Und sei dir sicher: Dadurch wirst du geistlich wachsen – aber wie! Denn das äußert sich in der zweiten Bewegung: im “aussenden” oder “gehen” oder ich nenne es im “Frucht bringen”.
Frucht bringen
Ein Kapitel weiter im Markusevangelium erzählt Jesus eine Gleichnisgeschichte. Ein Sämann sät den Samen – und der fällt auf ganz unterschiedlichen Boden: auf steinigen, auf dornigen, auf den Weg, auf fruchtbaren Boden. Jesus erklärt seinen Jüngern, was er damit meint und schließt seine Erklärung mit folgender Aussage:
Bei anderen schließlich ist es wie mit der Saat, die auf guten Boden fällt. Sie hören das Wort, nehmen es auf und bringen Frucht: dreißigfach, sechzigfach und hundertfach. (Markus 4,20)
“Frucht bringen” ist bei Jesus immer ein Ausdruck dafür, dass sich Menschen auf den Weg machen und sich aktiv einbringen, um Gottes neue Welt sichtbarer werden zu lassen hier auf Erden.

Gespeicherte Datensätze:
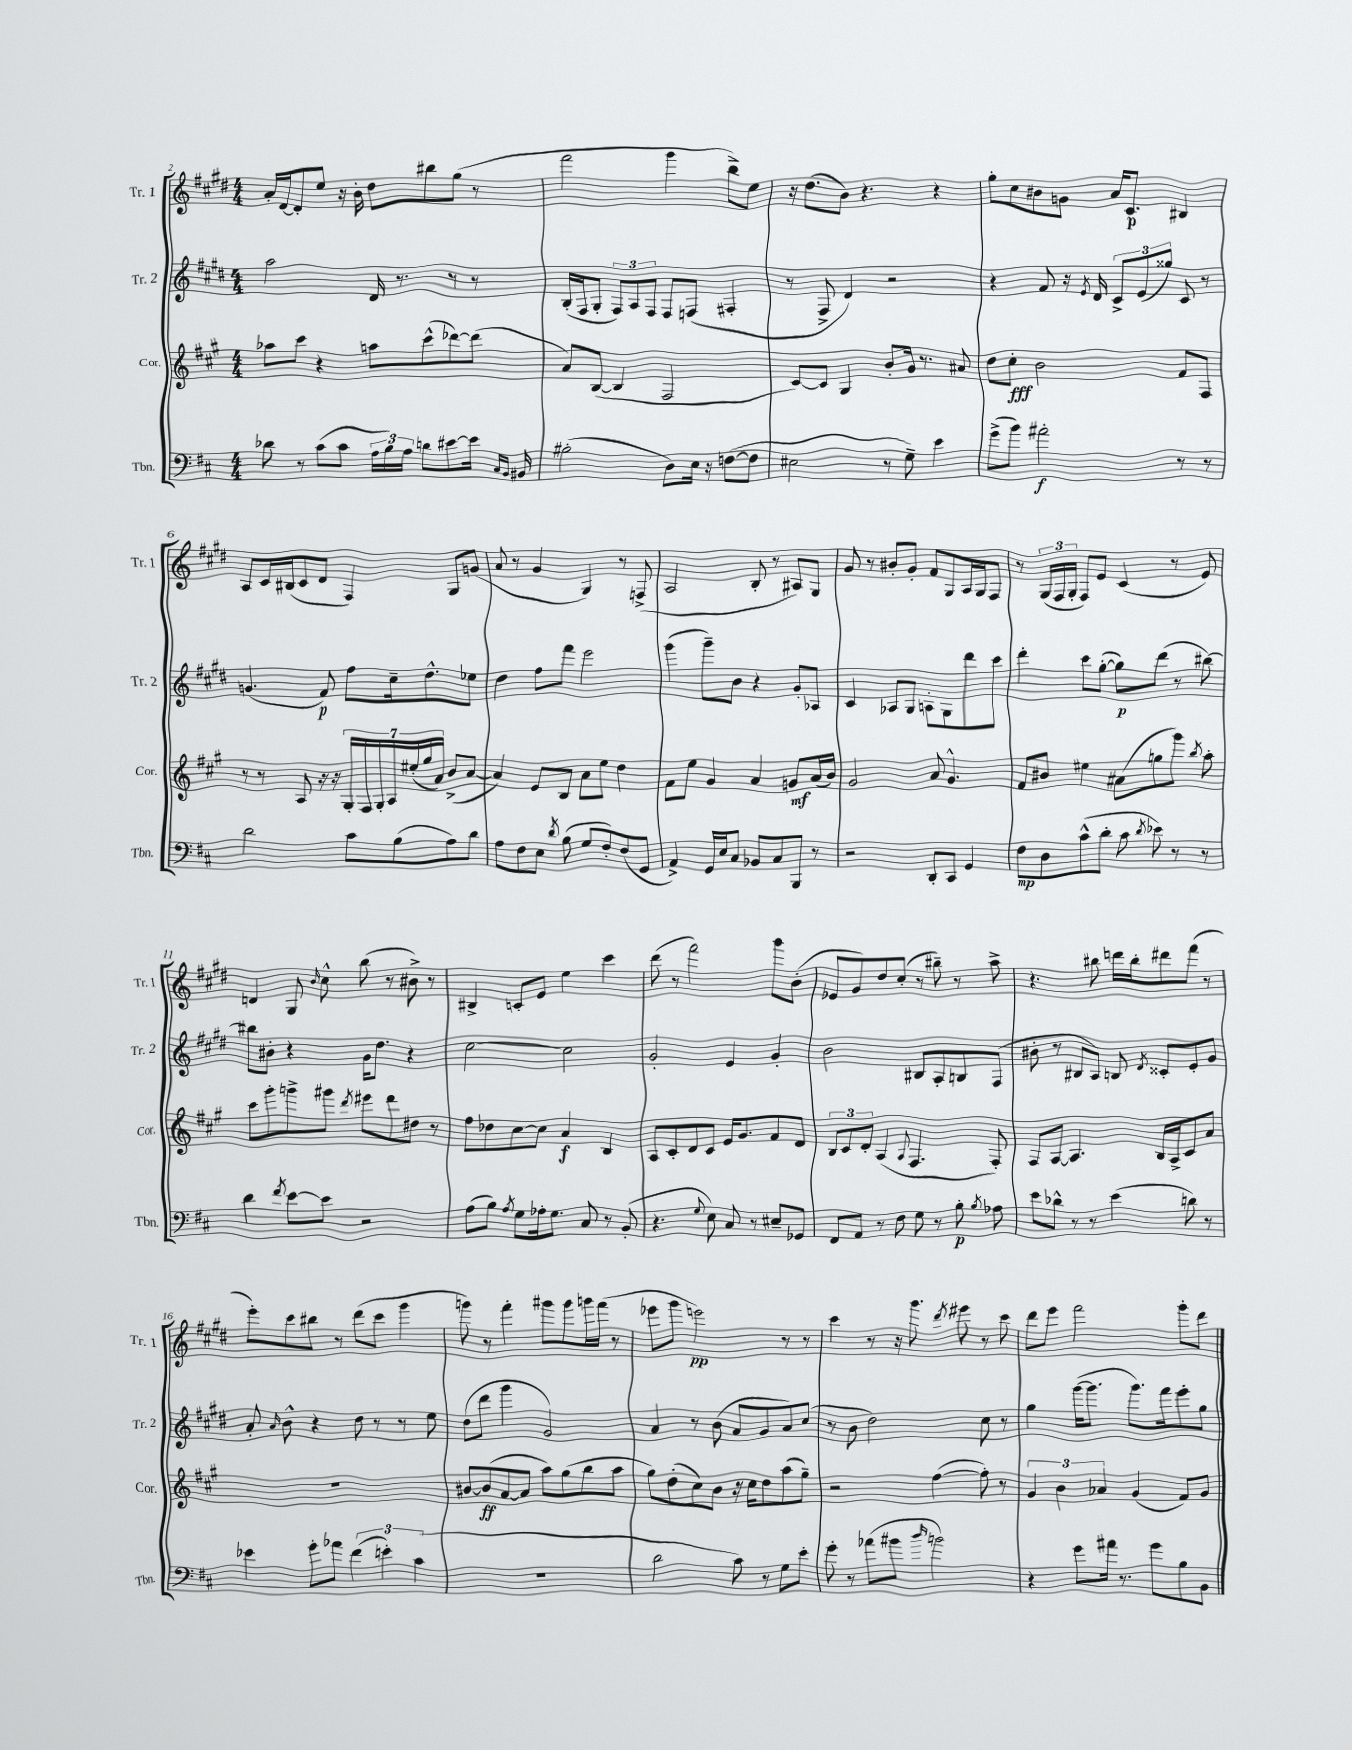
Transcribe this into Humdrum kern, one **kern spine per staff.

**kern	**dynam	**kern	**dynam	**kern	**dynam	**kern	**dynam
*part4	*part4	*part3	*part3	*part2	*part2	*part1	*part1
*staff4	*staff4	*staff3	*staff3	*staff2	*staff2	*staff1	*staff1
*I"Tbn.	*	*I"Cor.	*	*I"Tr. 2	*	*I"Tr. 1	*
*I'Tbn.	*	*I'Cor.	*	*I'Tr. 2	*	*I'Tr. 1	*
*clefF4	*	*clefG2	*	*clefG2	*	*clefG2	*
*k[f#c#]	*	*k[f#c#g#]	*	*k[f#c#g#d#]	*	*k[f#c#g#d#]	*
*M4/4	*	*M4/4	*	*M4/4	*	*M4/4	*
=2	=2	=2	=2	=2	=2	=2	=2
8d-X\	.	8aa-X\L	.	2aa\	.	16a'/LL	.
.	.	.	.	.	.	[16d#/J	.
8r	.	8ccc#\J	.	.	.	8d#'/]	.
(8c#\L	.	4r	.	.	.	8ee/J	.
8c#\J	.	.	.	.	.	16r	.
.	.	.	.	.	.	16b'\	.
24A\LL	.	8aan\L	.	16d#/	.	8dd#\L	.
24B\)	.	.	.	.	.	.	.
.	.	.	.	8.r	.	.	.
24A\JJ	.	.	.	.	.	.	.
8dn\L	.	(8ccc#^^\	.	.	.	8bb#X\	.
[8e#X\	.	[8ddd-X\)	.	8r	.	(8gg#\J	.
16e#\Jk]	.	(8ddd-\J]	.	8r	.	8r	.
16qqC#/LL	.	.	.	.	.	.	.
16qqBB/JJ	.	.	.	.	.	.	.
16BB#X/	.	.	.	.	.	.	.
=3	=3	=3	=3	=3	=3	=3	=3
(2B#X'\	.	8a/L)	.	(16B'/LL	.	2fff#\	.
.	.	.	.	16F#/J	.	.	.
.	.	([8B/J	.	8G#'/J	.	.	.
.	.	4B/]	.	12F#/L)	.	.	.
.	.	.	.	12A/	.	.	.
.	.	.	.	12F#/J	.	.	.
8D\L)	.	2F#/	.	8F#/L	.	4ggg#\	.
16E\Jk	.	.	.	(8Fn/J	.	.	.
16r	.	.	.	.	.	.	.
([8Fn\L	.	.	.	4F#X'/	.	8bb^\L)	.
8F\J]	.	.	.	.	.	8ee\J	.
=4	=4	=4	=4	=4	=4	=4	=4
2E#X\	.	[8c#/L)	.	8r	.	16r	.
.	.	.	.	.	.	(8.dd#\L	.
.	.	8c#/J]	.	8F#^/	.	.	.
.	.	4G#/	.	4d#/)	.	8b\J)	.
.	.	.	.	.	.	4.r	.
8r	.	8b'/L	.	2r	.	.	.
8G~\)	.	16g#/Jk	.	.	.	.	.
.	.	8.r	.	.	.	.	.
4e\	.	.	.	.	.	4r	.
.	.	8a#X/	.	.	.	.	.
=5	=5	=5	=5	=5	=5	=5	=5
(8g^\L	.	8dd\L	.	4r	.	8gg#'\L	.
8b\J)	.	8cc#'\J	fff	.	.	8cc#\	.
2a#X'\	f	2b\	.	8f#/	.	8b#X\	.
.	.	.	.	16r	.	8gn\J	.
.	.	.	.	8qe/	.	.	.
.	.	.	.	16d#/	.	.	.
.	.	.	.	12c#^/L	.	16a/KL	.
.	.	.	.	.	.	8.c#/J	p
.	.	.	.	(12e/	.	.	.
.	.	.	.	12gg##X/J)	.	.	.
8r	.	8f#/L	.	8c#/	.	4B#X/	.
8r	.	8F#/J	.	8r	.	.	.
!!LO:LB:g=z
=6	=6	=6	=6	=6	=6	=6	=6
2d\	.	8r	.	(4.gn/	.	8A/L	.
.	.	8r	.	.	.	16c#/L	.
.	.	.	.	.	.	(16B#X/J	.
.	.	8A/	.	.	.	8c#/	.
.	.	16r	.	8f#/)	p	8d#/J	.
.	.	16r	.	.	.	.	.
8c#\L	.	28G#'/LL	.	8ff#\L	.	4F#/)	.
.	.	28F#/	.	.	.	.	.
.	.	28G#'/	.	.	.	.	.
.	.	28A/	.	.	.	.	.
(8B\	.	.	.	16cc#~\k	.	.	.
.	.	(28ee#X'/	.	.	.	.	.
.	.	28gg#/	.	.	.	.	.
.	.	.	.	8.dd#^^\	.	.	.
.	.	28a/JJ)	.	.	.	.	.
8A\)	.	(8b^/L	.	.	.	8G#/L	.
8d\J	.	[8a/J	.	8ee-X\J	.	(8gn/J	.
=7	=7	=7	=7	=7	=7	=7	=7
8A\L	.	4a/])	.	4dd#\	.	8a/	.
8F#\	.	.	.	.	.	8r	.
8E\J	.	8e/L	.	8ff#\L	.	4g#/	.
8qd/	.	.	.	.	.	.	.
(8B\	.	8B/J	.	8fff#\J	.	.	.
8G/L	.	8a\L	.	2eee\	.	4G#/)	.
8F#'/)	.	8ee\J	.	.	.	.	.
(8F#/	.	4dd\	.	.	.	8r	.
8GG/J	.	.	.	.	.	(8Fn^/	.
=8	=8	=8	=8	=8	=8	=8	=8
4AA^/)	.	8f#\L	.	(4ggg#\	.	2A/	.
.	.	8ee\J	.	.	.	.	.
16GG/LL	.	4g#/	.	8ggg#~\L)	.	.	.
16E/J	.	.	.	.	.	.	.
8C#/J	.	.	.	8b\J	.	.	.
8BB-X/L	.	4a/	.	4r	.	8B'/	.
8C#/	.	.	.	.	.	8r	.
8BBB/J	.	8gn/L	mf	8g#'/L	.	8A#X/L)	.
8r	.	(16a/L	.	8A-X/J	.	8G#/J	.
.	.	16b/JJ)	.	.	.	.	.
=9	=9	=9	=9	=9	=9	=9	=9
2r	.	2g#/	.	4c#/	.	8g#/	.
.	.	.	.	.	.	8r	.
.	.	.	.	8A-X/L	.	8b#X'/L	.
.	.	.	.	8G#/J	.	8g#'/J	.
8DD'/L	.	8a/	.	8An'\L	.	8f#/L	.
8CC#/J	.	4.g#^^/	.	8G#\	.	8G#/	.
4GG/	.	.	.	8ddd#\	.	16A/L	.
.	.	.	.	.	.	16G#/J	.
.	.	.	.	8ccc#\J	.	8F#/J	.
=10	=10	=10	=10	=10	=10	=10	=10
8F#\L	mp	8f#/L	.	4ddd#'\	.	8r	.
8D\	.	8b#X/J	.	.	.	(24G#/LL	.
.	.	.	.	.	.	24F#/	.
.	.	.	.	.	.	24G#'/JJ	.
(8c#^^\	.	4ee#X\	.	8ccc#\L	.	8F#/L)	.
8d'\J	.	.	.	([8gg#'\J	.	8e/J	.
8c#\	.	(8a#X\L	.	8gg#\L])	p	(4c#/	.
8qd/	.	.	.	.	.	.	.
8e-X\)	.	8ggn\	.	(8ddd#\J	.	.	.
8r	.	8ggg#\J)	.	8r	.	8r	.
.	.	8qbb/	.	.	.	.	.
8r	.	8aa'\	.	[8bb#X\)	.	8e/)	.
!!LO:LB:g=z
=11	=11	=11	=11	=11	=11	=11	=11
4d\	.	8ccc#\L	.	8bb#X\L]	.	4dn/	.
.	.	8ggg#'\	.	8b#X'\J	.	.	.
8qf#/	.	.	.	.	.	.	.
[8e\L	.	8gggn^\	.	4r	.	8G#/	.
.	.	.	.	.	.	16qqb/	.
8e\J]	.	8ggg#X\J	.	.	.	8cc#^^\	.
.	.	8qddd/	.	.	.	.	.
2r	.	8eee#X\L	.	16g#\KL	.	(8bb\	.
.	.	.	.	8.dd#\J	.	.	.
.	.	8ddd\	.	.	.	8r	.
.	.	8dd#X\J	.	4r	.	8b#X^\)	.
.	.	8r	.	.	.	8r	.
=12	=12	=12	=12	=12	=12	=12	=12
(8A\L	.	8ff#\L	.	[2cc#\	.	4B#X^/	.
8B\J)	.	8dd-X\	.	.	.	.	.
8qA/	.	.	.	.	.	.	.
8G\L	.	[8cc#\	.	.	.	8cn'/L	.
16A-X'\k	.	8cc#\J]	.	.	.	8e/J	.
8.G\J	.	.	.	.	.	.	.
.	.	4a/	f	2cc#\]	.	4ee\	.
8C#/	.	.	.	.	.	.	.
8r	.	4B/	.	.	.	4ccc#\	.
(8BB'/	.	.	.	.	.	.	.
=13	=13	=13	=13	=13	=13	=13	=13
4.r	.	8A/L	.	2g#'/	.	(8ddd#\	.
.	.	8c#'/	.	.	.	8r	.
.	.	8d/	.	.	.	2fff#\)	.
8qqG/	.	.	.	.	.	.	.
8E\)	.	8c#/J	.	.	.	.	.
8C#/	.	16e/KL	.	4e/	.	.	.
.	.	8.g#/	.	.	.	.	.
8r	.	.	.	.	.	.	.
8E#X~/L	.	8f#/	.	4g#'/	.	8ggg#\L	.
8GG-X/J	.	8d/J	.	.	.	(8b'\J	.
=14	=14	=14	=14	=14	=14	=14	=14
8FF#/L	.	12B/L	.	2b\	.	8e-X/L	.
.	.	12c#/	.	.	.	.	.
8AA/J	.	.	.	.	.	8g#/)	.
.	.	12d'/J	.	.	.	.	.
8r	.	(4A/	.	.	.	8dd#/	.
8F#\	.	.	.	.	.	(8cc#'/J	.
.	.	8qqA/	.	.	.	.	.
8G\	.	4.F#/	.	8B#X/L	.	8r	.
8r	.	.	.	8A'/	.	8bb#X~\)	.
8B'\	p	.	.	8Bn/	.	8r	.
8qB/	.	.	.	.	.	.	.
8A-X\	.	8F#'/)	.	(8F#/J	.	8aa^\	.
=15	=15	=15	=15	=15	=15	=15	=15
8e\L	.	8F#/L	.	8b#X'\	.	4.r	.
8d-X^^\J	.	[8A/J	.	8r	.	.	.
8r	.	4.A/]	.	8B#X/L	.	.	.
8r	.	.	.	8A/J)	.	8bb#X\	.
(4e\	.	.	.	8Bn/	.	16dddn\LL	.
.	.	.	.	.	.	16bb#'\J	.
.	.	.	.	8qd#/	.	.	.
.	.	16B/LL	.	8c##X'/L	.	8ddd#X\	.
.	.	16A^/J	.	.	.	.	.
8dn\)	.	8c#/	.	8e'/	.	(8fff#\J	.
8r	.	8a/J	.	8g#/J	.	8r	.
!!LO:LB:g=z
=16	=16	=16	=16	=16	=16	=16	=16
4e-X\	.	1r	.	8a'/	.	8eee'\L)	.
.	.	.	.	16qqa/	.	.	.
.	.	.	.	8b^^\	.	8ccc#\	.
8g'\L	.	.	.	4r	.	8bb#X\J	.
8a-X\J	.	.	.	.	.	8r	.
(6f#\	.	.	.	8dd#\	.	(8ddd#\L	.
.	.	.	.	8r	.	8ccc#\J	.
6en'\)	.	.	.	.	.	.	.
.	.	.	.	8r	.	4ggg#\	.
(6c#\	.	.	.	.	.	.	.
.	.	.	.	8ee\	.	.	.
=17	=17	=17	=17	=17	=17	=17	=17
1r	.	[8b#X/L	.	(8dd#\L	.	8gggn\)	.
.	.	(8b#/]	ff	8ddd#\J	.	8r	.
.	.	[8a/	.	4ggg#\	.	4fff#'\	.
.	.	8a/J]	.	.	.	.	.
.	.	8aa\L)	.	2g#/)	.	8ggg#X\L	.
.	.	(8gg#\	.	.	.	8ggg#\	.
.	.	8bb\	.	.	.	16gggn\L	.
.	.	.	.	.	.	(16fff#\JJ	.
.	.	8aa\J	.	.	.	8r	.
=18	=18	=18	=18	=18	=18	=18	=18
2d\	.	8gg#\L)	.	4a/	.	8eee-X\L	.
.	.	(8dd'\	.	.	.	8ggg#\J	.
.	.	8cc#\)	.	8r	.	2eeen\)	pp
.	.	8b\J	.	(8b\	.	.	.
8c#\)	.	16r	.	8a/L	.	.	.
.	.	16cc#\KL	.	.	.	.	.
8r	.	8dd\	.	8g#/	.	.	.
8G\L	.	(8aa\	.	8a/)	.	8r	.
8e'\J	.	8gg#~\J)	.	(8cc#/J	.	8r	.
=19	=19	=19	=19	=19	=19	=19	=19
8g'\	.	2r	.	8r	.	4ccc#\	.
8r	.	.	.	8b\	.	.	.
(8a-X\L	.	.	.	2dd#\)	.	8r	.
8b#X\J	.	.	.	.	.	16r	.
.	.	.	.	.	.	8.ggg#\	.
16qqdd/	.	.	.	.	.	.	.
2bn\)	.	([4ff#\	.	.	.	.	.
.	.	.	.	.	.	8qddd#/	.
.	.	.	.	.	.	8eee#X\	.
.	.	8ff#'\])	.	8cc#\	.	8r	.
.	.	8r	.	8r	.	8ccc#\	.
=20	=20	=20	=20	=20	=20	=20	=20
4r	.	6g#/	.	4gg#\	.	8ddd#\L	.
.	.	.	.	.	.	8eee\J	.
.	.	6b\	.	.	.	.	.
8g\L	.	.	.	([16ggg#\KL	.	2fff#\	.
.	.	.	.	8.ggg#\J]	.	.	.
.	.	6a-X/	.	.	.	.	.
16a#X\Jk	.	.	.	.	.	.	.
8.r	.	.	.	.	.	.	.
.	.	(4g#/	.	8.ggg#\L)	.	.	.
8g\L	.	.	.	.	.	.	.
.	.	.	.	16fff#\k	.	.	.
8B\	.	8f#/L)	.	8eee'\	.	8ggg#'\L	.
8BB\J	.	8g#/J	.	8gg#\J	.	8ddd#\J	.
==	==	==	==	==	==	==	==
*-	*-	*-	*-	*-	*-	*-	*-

◆ **ANWEISUNG**:
Kopiere aus dem Textabschnitt wortgetreu die Stelle, beginnend mit „Und sei dir“ und weiter bis einschließlich „hier auf Erden.“. Die Datensätze spielen hierfür keine Rolle.

◆ **ANTWORT ZUR AUFGABE**:
Und sei dir sicher: Dadurch wirst du geistlich wachsen – aber wie! Denn das äußert sich in der zweiten Bewegung: im “aussenden” oder “gehen” oder ich nenne es im “Frucht bringen”.
Frucht bringen
Ein Kapitel weiter im Markusevangelium erzählt Jesus eine Gleichnisgeschichte. Ein Sämann sät den Samen – und der fällt auf ganz unterschiedlichen Boden: auf steinigen, auf dornigen, auf den Weg, auf fruchtbaren Boden. Jesus erklärt seinen Jüngern, was er damit meint und schließt seine Erklärung mit folgender Aussage:
Bei anderen schließlich ist es wie mit der Saat, die auf guten Boden fällt. Sie hören das Wort, nehmen es auf und bringen Frucht: dreißigfach, sechzigfach und hundertfach. (Markus 4,20)
“Frucht bringen” ist bei Jesus immer ein Ausdruck dafür, dass sich Menschen auf den Weg machen und sich aktiv einbringen, um Gottes neue Welt sichtbarer werden zu lassen hier auf Erden.